━━━━━ Excerpted data ━━━━━

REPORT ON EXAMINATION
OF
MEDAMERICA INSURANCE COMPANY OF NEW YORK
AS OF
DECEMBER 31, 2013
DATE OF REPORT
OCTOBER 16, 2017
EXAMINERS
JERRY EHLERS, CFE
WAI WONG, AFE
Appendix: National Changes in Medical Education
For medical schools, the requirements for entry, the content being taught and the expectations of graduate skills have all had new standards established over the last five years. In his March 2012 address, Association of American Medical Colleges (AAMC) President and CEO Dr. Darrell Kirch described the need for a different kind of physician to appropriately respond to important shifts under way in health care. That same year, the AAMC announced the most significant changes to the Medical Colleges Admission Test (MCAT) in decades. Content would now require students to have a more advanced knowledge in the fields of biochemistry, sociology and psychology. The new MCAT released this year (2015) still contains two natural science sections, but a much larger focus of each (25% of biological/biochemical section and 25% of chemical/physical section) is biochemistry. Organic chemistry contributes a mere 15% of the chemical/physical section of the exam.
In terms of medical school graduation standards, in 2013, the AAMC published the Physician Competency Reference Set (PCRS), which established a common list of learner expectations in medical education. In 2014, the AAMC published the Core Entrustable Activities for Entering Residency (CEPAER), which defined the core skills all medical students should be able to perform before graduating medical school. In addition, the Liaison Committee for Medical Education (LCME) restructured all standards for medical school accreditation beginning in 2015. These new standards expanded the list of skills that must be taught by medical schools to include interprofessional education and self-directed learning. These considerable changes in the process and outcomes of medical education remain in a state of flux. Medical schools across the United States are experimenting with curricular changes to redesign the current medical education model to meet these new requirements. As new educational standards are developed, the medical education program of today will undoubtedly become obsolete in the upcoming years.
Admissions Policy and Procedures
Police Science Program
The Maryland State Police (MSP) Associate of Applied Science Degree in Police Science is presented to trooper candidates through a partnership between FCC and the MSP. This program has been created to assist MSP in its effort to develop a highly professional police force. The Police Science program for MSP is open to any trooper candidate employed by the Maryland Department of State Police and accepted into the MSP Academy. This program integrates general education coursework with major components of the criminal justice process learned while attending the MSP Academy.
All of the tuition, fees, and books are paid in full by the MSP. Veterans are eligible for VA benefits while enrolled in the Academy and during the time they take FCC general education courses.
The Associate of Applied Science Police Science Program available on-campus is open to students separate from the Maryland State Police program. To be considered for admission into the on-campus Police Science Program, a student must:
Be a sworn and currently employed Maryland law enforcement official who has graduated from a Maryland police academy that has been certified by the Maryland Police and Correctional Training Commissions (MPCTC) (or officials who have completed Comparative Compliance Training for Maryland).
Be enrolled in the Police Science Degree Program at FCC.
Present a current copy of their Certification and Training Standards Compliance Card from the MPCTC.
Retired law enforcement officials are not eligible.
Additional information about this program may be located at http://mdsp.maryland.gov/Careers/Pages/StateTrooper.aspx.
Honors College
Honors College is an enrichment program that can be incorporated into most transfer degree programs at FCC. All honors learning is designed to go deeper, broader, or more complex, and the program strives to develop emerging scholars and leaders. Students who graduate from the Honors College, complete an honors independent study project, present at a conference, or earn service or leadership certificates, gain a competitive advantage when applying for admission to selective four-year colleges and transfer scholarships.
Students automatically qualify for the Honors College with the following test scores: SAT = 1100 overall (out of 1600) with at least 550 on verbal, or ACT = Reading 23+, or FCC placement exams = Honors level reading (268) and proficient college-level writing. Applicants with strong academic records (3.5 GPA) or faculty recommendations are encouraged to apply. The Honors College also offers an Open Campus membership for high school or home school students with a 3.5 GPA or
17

━━━━━

= Assignment =
Each line above with the string "REPORT" in it should be located and copied.

= Answer to this problem =
REPORT ON EXAMINATION
DATE OF REPORT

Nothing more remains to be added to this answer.